5) Tra i numerosi messaggi positivi per le generazioni giovani, sottolineo quelli che ritengo più importanti: l'idea di Gandalf che le armi del "male" (nella circostanza proprio l'anello) non debbano essere usate neanche a fin di bene (una riflessione su questo sarebbe utilissima a tanti "nostri" leader politici, che sognano una TV alternativa per battere Berlusconi) e l'immagine di combattere la guerra senza odio per l'avversario, solo a scopo difensivo, per difendere la propria vita (non è un caso se l'obiettivo della Compagnia è distruggere l'anello, non Sauron, a cui si risponde solo perché aggrediti).
Insomma, per tornare nella complessa realtà della nostra civiltà italo-cattolica, in cui leader politici sono arrivati ad allearsi con la mafia convinti di fare il bene del "popolo", forse un po' meno commistione bene-male e un po' più di "manicheismo morale" tolkieniano ci avrebbero fatto del gran bene.
Un saluto cordiale,
Alberto Biraghi
E poi, vogliamo ricordarci il discorso di gandalf sull'opportunita' o meno di dare la morte con facilita' e la frase, ahime' tagliata nel film, sul merito di gollum per avere buttato l'anello in monte fato?
Posso essere in disaccordo con quasi tutto? lo schema prettamente duale potrà anche essere forte nel film, ma nel libro e soprattutto nelle opere di Tolkien che raccontano la storia della Terra di Mezzo - Il Silmarillion in particolare - le cose sono decisamente diverse.

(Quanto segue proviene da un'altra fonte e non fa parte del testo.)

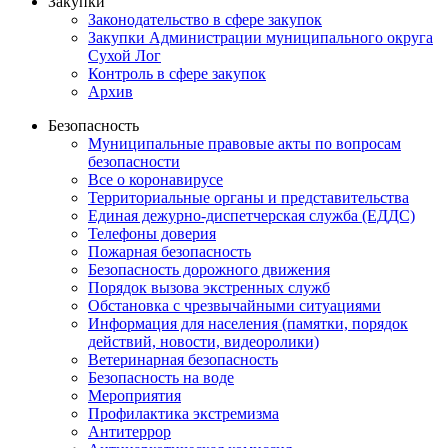
Закупки
Законодательство в сфере закупок
Закупки Администрации муниципального округа
Сухой Лог
Контроль в сфере закупок
Архив
Безопасность
Муниципальные правовые акты по вопросам
безопасности
Все о коронавирусе
Территориальные органы и представительства
Единая дежурно-диспетчерская служба (ЕДДС)
Телефоны доверия
Пожарная безопасность
Безопасность дорожного движения
Порядок вызова экстренных служб
Обстановка с чрезвычайными ситуациями
Информация для населения (памятки, порядок
действий, новости, видеоролики)
Ветеринарная безопасность
Безопасность на воде
Мероприятия
Профилактика экстремизма
Антитеррор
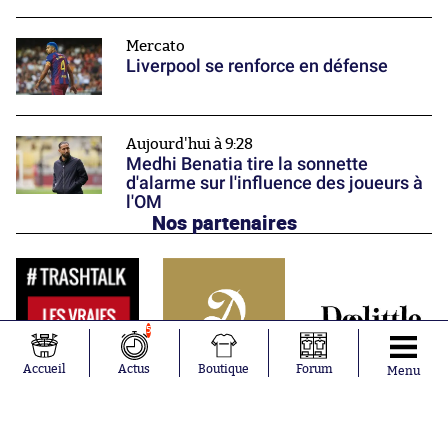
Mercato
Liverpool se renforce en défense
Aujourd'hui à 9:28
Medhi Benatia tire la sonnette
d'alarme sur l'influence des joueurs à
l'OM
Nos partenaires
5
Accueil
Actus
Boutique
Forum
Menu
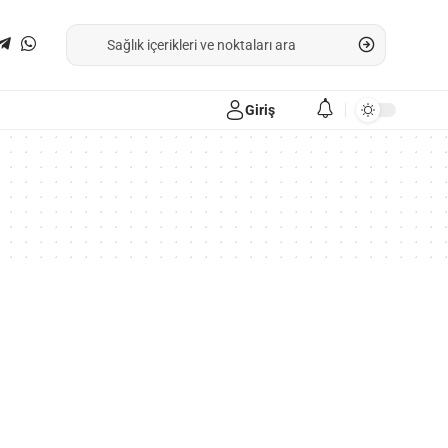
Giriş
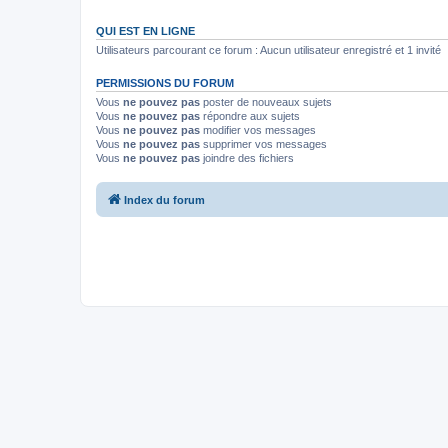
QUI EST EN LIGNE
Utilisateurs parcourant ce forum : Aucun utilisateur enregistré et 1 invité
PERMISSIONS DU FORUM
Vous
ne pouvez pas
poster de nouveaux sujets
Vous
ne pouvez pas
répondre aux sujets
Vous
ne pouvez pas
modifier vos messages
Vous
ne pouvez pas
supprimer vos messages
Vous
ne pouvez pas
joindre des fichiers
Index du forum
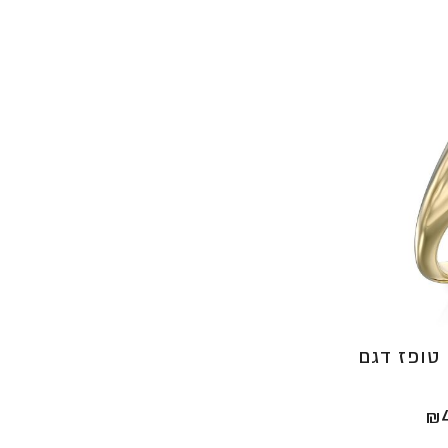
טופז דגם
טווח
₪
מחירים:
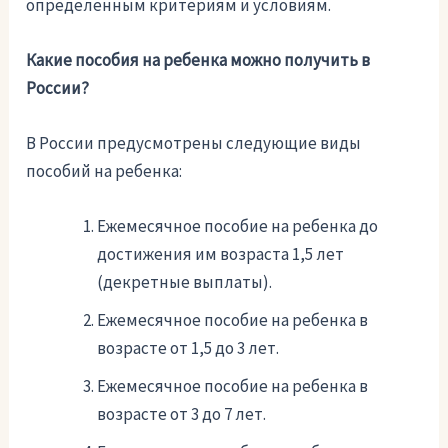
определенным критериям и условиям.
Какие пособия на ребенка можно получить в
России?
В России предусмотрены следующие виды
пособий на ребенка:
Ежемесячное пособие на ребенка до
достижения им возраста 1,5 лет
(декретные выплаты).
Ежемесячное пособие на ребенка в
возрасте от 1,5 до 3 лет.
Ежемесячное пособие на ребенка в
возрасте от 3 до 7 лет.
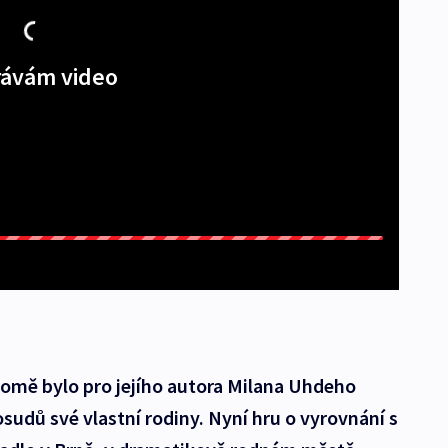
ávám video
domě bylo pro jejího autora Milana Uhdeho
sudů své vlastní rodiny. Nyní hru o vyrovnání s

Cominciamo da Melkor, il primo dei cattivi, ex Valar e quindi inizialmente un buono che più buono non si può: la sua storia è assolutamente speculare a quella di Lucifero; Sauron stesso era una divinità, prima di rimanere affascinato dal lato oscuro. Nel complesso le similitudini con la mitologia cattolica mi sembrano decisamente evidenti.
Sui luoghi comuni del libro di destra: anche chi non ha letto L'anello che non tiene non può rimanere perplesso al pensiero di Fini che si stona con l'erbapipa, o di una compagnia formata da genti di 5 razze diverse che non cercano di sopprimersi a vicenda.